Browsers Are Dead. Codex Just Replaced Them.

TL;DR

  • Task tabs are replacing browser tabs: Riley says the real shift is from dozens of Chrome tabs to agent threads where each task has its own browser, context, and AI collaborator inside Codex or Claude Code.

  • Codex is becoming a real logged-in browser: He shows Codex staying signed into Twitter, Google Docs, and Notion across sessions, which makes the in-app browser feel much closer to a full browser than a toy demo.

  • Agent-native apps may beat AI bolted into SaaS: Using Dan Shipper's Proof editor as the example, the thesis is that apps should work well with a user's existing agent instead of shipping their own weaker, siloed AI assistant.

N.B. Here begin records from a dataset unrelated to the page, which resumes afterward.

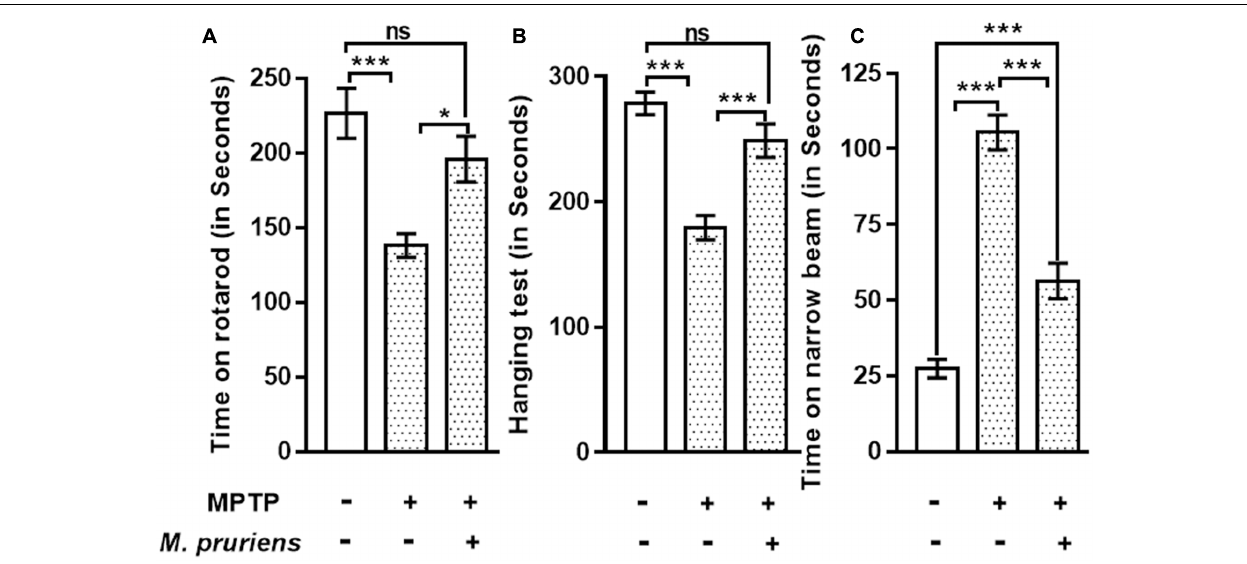
FIGURE 2 | Effect of Mp extract on behavioral parameters. (A) MPTP PD mice showed significantly reduced time of walking and staying on rotarod as compared to CONT group, which has been significantly improved on Mp supplementation to PD mice in comparison with untreated PD mice. (B) Hanging test showed significant improvement in Mp treated group compared to MPTP treated group. MPTP group mice fall early as compared to CONT group. (C) Narrow beam walking time was significantly increased in the MPTP treated mice in comparison with control group while Mp treatment declines the narrow beam walking time as compared to MPTP induced PD mouse ( ∗ p < 0.05, ∗∗ p < 0.01, ∗∗∗ p < 0.001, n = 6). ns,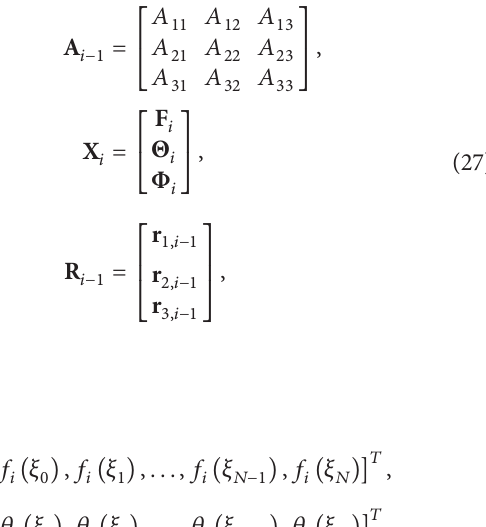
Table 1. Numerical solutions for the dimensionless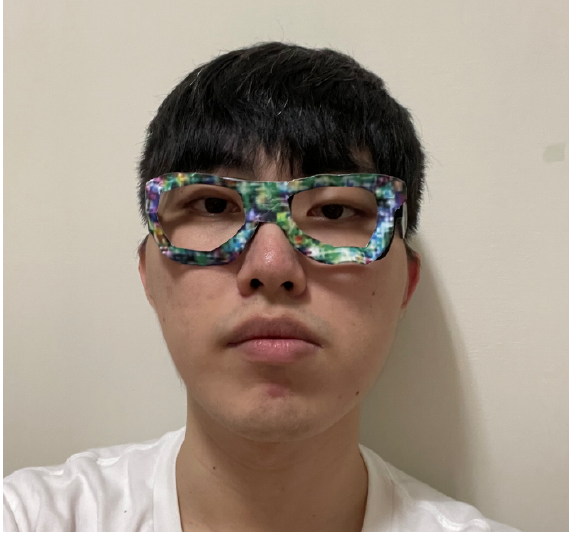
Figure 8. Wearing of adversarial glasses in the physical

  • Your agent's context matters more than a single app's AI: Riley contrasts Google Docs plus Gemini with Codex, arguing Codex is stronger because it knows his tools, memory, integrations, and what he is doing across apps.

  • The next step is automation by observation: He predicts agents will start opening the right tabs automatically, like Notion plus Typefully for writing tweets, because they will learn repeated workflows from your behavior.

  • Generative mini-apps are close: Riley thinks within 3 to 6 months these super apps will create temporary UIs for tasks like triaging Gmail and drafting replies, giving users a Jarvis-like review-and-send flow.

The Breakdown

Riley Brown argues the browser is being replaced by AI “super apps” like Codex and Claude Code, where work shifts from messy tab overload to task-based agent threads with an in-app browser, memory, and full computer control. His big claim is that most knowledge work will soon happen inside these surfaces, and SaaS winners will be the apps built for people and agents to use together.